Anayasal vatandaşlık bilincini her türlü ırk, inanç ve dilin üzerinde tutan modernizmi.
Ve eğer...
Nazan bugün kendisini bir Alman vatandaşı olarak hiçbir aidiyet kompleksine kapılmadan görebiliyorsa bu Almanya’nın başarısıdır.
İşte bu başarıyı görüp de sormamak mümkün mü?
“Peki biz neden anayasal vatandaşlık bilincini aidiyet duygusu olarak yerleştiremedik? Neden hâlâ zorlanıyoruz?”
Bir dönem Batı Trakya Türkleri üzerinde ilkel oyunlar oynandı.
Oysa bugün Batı Trakya’da, Berlin Kreuzberg’de, Fransa Lyon’da yaşayan ister Türk ister Kürt olsun, tümü Avrupalı olma şemsiyesinin altındadır.
Bu kökleşen ve yerleşen bir yaşam kültürüdür aynı zamanda.
Yine bir dönem çocuklarına Kürtçe isim vermeleri bile yasaklanan insanların çektiği acılar hatırlanınca...

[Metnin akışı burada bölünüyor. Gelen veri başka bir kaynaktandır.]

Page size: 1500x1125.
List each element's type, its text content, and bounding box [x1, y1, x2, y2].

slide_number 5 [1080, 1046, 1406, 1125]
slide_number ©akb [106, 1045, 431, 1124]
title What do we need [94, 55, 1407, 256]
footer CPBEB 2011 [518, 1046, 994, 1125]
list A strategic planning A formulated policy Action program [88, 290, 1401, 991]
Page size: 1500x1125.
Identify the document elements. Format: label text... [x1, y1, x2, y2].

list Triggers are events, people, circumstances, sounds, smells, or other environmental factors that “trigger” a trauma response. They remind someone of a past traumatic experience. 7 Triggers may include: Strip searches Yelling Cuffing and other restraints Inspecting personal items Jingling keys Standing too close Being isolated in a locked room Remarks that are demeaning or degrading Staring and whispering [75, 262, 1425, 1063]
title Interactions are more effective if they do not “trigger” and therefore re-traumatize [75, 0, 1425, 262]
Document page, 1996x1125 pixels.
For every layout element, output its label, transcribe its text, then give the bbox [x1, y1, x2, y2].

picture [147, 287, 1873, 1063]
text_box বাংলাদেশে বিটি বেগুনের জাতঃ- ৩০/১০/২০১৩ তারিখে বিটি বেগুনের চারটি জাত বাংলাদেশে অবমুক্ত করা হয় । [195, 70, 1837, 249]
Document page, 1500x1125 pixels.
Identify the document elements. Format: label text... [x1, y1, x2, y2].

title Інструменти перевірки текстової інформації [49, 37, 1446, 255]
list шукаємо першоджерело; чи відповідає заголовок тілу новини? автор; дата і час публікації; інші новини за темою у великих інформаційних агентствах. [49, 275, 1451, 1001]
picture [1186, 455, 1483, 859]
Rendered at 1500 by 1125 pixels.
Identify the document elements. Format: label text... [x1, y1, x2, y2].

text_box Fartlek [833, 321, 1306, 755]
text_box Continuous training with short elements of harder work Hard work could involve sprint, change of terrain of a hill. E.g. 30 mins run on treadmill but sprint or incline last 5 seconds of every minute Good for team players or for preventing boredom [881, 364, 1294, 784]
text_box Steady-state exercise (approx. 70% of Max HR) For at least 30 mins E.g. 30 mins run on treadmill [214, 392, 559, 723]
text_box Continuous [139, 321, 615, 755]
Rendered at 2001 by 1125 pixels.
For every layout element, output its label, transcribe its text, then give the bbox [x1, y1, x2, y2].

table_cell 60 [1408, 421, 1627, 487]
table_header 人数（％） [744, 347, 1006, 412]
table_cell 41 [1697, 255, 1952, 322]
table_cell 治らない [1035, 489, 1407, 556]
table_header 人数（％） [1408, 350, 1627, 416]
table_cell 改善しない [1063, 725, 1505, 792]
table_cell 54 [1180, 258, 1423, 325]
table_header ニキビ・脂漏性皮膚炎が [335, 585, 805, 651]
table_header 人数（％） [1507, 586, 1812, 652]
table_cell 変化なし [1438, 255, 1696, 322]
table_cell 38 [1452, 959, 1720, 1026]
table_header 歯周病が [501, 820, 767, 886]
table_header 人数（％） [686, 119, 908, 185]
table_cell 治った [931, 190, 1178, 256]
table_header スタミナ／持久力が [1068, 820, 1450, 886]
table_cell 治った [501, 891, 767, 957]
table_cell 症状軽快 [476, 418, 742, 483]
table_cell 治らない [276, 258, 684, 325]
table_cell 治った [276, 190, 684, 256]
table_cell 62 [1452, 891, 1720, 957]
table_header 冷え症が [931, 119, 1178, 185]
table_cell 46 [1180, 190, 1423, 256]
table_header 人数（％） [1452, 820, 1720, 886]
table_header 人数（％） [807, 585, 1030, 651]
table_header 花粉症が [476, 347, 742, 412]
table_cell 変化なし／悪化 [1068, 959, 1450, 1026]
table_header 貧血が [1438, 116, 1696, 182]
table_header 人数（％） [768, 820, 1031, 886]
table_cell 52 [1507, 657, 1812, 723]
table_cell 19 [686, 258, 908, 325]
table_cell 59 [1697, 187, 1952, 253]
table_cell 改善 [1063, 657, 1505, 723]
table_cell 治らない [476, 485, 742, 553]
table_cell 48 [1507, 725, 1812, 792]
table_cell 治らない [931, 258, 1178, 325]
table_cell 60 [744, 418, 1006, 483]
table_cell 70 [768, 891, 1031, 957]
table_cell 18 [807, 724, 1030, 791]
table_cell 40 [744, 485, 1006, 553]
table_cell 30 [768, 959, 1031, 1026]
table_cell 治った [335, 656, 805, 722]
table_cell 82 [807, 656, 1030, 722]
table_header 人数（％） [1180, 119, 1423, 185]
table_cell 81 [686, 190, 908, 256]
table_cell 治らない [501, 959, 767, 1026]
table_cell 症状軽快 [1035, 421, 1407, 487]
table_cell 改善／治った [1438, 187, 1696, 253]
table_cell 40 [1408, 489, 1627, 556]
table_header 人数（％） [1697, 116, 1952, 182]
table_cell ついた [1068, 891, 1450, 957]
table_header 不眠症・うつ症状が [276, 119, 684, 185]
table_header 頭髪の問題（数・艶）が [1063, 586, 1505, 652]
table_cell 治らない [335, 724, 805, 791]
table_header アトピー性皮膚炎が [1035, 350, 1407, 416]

Ya da bir dönem insanları, Ermeni kökenli, Rum kökenli diye fişleyen o düzen akla gelince,
Bugün geldiğimiz nokta en azından bir umut ışığı olabilir.
Nazan bize ders olsun...
Sonra farklılıkları bir büyük devletin zenginliğine dönüştürelim.